***** Information given

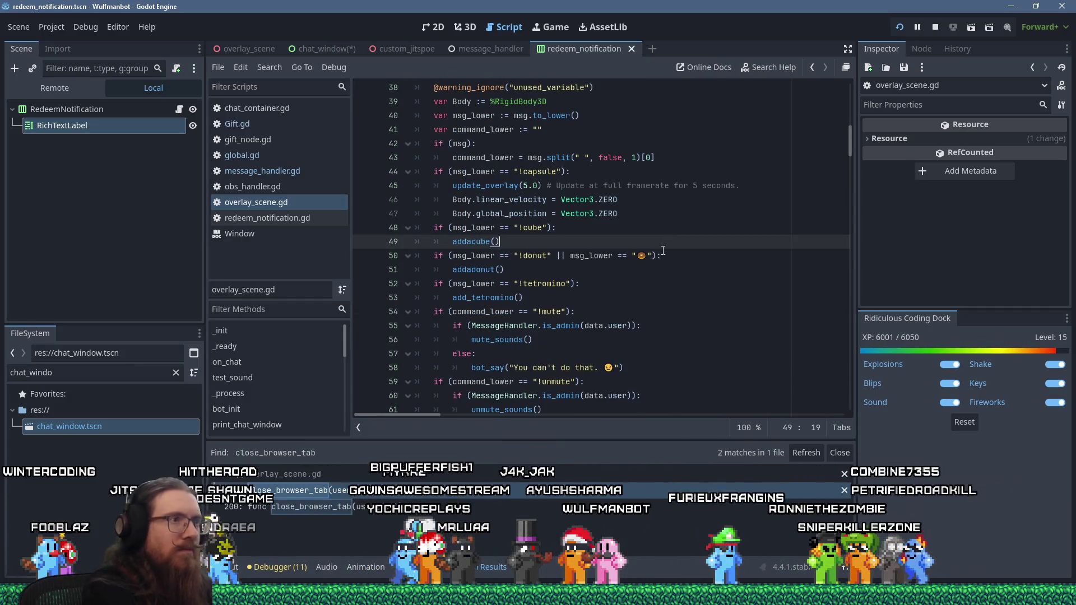
Step: Copy the Global.fulfill_redeem(data) line from the Cubes case into the Retro TTS and TTS cases
key(ctrl+f)
text(addacube)
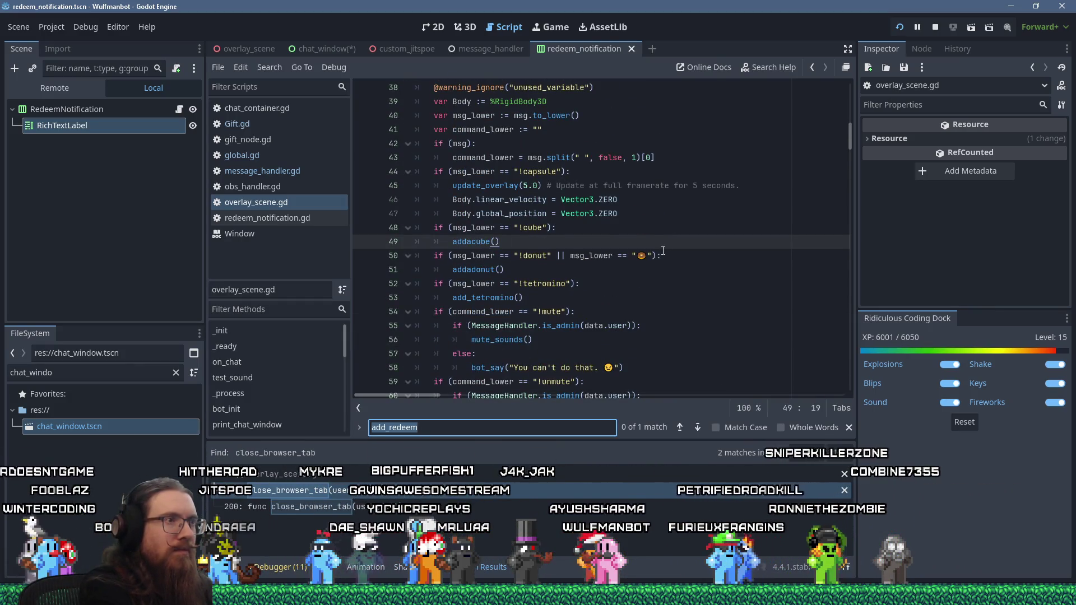
key(Return)
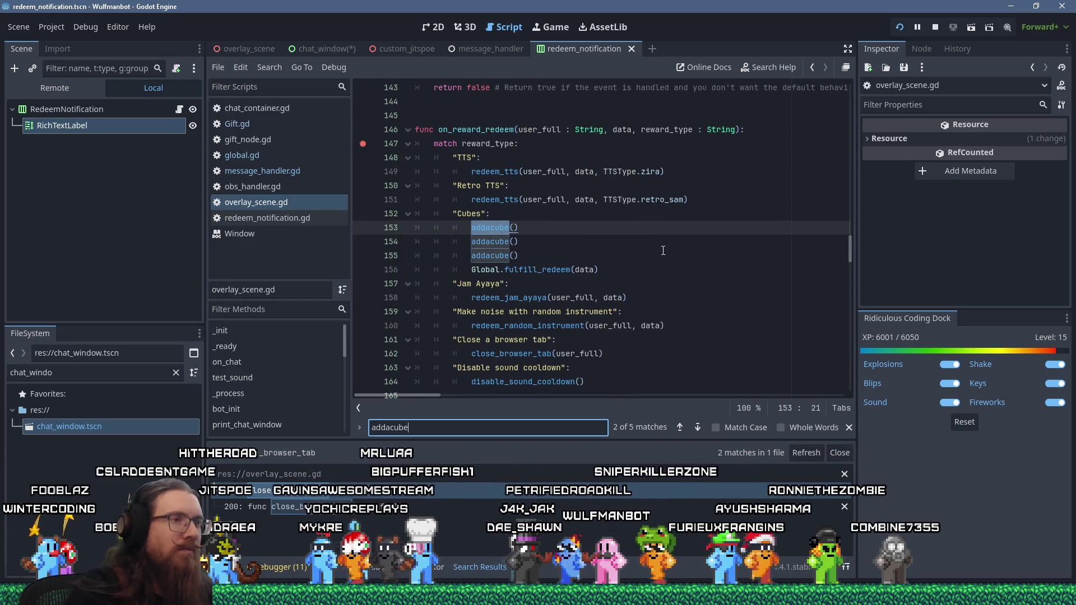
click(625, 273)
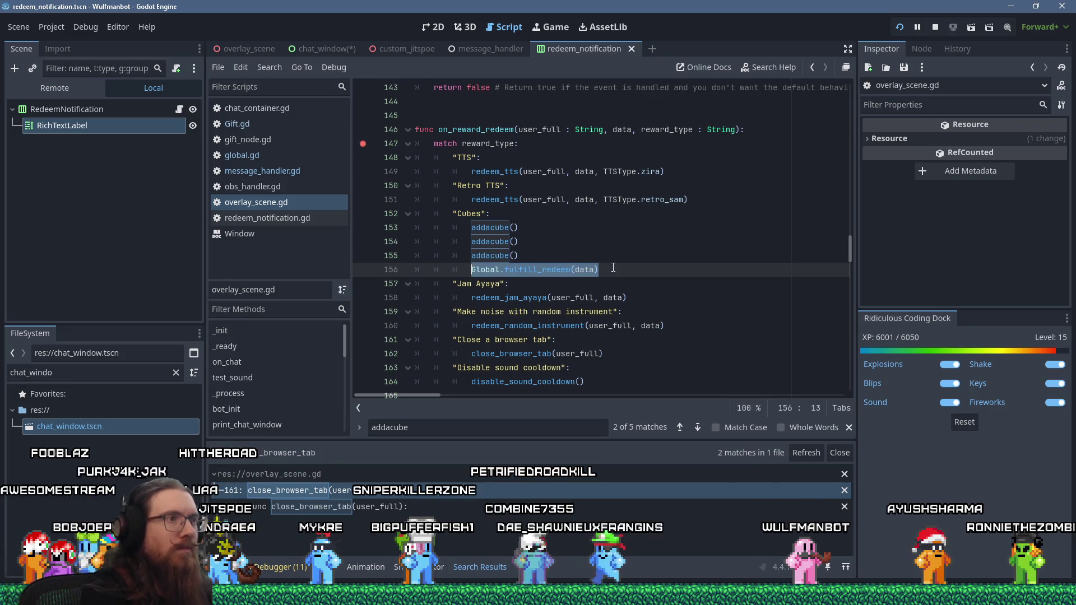
key(Up)
key(Up)
key(Up)
key(Down)
key(End)
key(Return)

**********

## Task objective
Every entry, word for word: repeat it, but skip the images.

## Expected output
Step: Copy the Global.fulfill_redeem(data) line from the Cubes case into the Retro TTS and TTS cases
key(ctrl+f)
text(addacube)
key(Return)
click(625, 273)
key(Up)
key(Up)
key(Up)
key(Down)
key(End)
key(Return)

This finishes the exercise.